Input data: Begin
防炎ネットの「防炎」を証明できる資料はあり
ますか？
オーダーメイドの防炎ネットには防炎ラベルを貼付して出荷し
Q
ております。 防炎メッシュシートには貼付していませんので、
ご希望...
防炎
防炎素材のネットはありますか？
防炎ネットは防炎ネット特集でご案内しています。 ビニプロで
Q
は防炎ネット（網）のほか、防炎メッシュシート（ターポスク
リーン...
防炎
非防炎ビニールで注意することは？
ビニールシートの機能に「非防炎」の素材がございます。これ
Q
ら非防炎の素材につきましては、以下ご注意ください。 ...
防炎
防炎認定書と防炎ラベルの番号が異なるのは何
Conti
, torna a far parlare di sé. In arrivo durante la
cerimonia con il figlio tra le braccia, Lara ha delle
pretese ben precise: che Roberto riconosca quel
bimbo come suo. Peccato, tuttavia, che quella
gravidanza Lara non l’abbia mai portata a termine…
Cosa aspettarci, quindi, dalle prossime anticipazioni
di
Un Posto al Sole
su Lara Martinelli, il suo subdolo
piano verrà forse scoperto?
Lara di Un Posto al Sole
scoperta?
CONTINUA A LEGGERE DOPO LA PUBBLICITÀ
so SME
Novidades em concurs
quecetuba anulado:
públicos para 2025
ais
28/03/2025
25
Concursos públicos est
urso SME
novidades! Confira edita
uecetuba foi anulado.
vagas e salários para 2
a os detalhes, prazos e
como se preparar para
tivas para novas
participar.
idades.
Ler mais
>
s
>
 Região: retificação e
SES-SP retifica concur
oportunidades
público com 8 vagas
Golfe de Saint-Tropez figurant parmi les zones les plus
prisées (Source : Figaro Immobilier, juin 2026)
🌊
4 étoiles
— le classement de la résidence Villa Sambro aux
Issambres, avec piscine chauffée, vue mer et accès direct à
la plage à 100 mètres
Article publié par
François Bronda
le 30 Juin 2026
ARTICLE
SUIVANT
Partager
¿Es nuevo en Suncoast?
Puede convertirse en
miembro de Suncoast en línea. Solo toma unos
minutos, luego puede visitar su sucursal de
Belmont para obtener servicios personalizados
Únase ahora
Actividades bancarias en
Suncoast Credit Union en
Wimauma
Input data: End
> **Problem to work on**:
Please find all lines of the entries that hold the string "vagas" and copy them.

> **Result of this exercise**:
vagas e salários para 2
público com 8 vagas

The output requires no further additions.